## Your task
How many of the lines below contain the string "fill"? Give only the number.

## Recorded information
— start —

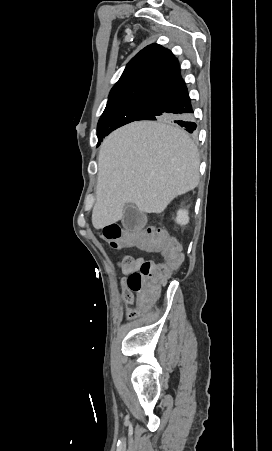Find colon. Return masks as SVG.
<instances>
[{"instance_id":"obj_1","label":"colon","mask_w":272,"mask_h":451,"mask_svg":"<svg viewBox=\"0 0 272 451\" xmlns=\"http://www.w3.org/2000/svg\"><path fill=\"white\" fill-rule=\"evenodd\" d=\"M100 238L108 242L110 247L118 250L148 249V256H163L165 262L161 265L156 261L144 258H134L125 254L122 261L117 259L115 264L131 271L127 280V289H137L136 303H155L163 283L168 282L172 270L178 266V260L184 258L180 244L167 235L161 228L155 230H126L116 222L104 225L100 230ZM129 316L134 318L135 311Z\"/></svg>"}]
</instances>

— end —
— start —

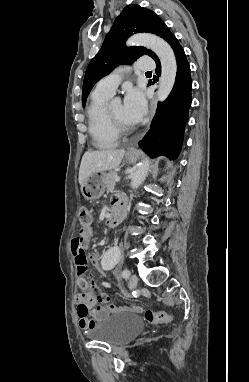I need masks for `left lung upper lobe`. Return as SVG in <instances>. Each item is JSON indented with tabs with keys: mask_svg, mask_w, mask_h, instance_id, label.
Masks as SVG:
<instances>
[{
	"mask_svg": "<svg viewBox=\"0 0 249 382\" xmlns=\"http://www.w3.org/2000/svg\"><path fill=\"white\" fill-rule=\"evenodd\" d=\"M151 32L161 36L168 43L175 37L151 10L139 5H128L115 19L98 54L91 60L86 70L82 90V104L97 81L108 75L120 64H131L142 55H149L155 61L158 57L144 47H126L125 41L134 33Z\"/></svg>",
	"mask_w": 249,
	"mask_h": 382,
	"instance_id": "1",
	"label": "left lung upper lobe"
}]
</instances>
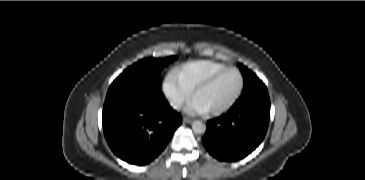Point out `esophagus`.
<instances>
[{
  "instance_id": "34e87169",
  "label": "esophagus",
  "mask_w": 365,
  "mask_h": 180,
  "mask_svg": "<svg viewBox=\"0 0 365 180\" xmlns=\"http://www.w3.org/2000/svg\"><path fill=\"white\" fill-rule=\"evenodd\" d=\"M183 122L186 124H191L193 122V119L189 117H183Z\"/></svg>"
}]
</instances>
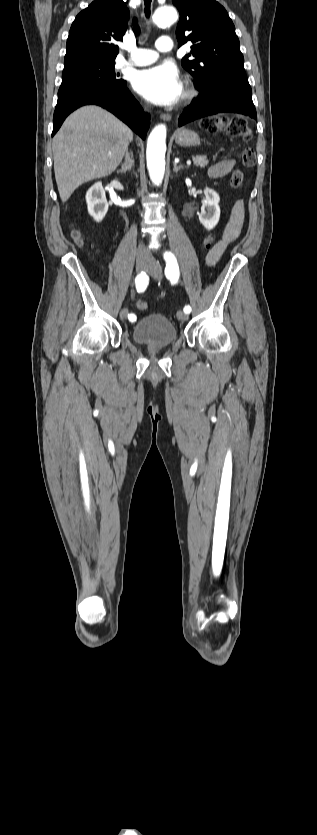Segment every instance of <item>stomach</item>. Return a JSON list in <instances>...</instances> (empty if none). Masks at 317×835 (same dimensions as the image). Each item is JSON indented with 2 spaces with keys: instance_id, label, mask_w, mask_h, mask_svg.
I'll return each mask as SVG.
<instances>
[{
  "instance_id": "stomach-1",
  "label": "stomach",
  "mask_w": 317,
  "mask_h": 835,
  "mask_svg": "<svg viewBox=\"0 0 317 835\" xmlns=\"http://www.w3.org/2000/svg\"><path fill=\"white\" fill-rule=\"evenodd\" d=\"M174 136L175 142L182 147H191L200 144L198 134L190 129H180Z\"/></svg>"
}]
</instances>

— end —

## Complete answer
4